At a Glance

Judge blocks shutdown of dozens of marijuana businesses in Michigan

LANSING (AP) — A Michigan judge has halted plans by state regulators that would have shuttered nearly 100 medical marijuana businesses as part of a newly approved set of licensing rules.

Court of Claims Judge Stephen Borrello granted an injunction last Thursday requested by a lawyer for a medical marijuana business. The state is reviewing the judge’s order.

Regulators last Tuesday extended the deadline to Dec. 15 for medical marijuana businesses to be licensed, allowing 108 facilities to continue operating while warning that 98 others would be issued cease-and-desist letters. Borrello’s order tells the state to allow all to keep operating.

It was the third time the licensing deadline has been extended or softened as Michigan continues the process of more tightly regulating the medical marijuana industry under a 2016 law.

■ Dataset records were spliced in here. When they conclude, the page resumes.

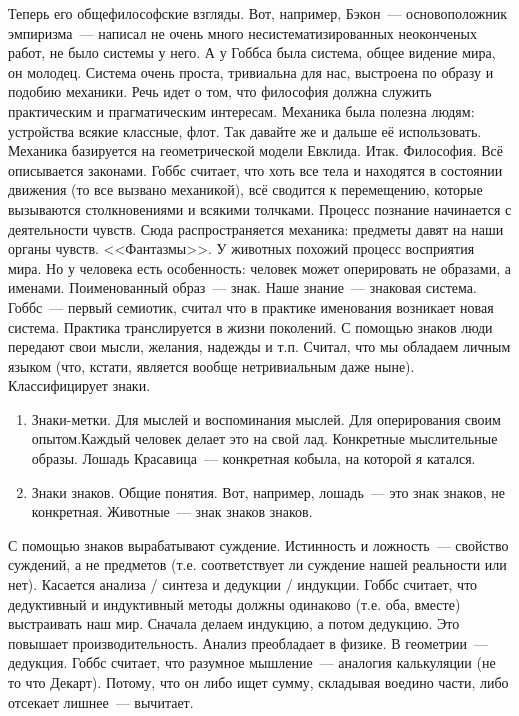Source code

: Теперь его общефилософские взгляды.
Вот, например, Бэкон~--- основоположник эмпиризма~--- написал не очень много несистематизированных неоконченых работ, не было системы у него. А у Гоббса была система, общее видение мира, он молодец. Система очень проста, тривиальна для нас, выстроена по образу и подобию механики. Речь идет о том, что философия должна служить практическим и прагматическим интересам. Механика была полезна людям: устройства всякие классные, флот. Так давайте же и дальше её использовать. Механика базируется на геометрической модели Евклида. Итак. Философия. Всё описывается законами. Гоббс считает, что хоть все тела и находятся в состоянии движения (то все вызвано механикой), всё сводится к перемещению, которые вызываются столкновениями и всякими толчками. Процесс познание начинается с деятельности чувств. Сюда распространяется механика: предметы давят на наши органы чувств. <<Фантазмы>>. У животных похожий процесс восприятия мира. Но у человека есть особенность: человек может оперировать не образами, а именами. Поименованный образ~--- знак. Наше знание~--- знаковая система. Гоббс~--- первый семиотик, считал что в практике именования возникает новая система. Практика транслируется в жизни поколений. С помощью знаков люди передают свои мысли, желания, надежды и т.п. Считал, что мы обладаем личным языком (что, кстати, является вообще нетривиальным даже ныне). Классифицирует знаки.
\begin{enumerate}
	\item Знаки-метки. Для мыслей и воспоминания мыслей. Для оперирования своим опытом.Каждый человек делает это на свой лад. Конкретные мыслительные образы. Лошадь Красавица~--- конкретная кобыла, на которой я катался.
	\item Знаки знаков. Общие понятия. Вот, например, лошадь~--- это знак знаков, не конкретная. Животные~--- знак знаков знаков.
\end{enumerate}
	
С помощью знаков вырабатывают суждение. Истинность и ложность~--- свойство суждений, а не предметов (т.е. соответствует ли суждение нашей реальности или нет).
Касается анализа / синтеза и дедукции / индукции. Гоббс считает, что дедуктивный и индуктивный методы должны одинаково (т.е. оба, вместе) выстраивать наш мир. Сначала делаем индукцию, а потом дедукцию. Это повышает производительность. Анализ преобладает в физике. В геометрии~--- дедукция. Гоббс считает, что разумное мышление~--- аналогия калькуляции (не то что Декарт). Потому, что он либо ищет сумму, складывая воедино части, либо отсекает лишнее~--- вычитает.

Community sues to keep Upper Peninsula prison open

MARENISCO TOWNSHIP (AP) — A township in Upper Michigan is suing to stop the closing of a prison.

Marenisco Township in Gogebic County says the state didn't do an economic-impact study as required by law. The Corrections Department in August announced plans to close the Ojibway prison in the months ahead.

The prison has 203 employees, including some who live in Wisconsin. Local officials say closing the prison would greatly harm the economy.

A Corrections Department spokesman declined to comment on the lawsuit but did sai officials know the economic impact is significant. Ari Adler, a spokesman for Gov. Rick Snyder, says the state is following up on recent meetings about economic-development efforts in the area.

Trial in shooting stays in Chicago

CHICAGO (AP) — A judge has decided that the murder trial of a white Chicago police officer charged in the 2014 shooting death of a black teenager should not be moved out of the city.

Cook County Judge Vincent Gaughan announced his decision Monday morning.

Defense attorneys requested that the trial be moved because the extensive publicity since the 2015 release of the video that shows Officer Jason Van Dyke shooting 17-year-old Laquan McDonald 16 times makes it impossible to find impartial jurors needed for a fair trial.

But attorneys were able to select a jury in less than a week.

Opening statements began Monday.
 

Careless whiskers: Train commuter caught on video shaving

NEWARK, N.J. (AP) — A man caught on video lathering up and giving himself a shave while riding on a New Jersey train was violating the agency’s rules.

A fellow rider on the Northeast Corridor line of New Jersey Transit took the video Thursday night and tweeted it. Some commenters said they were impressed by the unidentified man's shaving skills, while others felt “grossed out.”

NJ Transit says it prohibits bathing or shaving aboard trains and buses. Conductors can ask customers to stop and, if they refuse, the conductor can notify police. But that didn’t happen in this instance.

Pete Bentivenga posted the video. He told NJ.com it was “one of the strangest things I’ve seen” in his 20 years as a commuter.

He says the clean-shaven man then ordered himself a beer.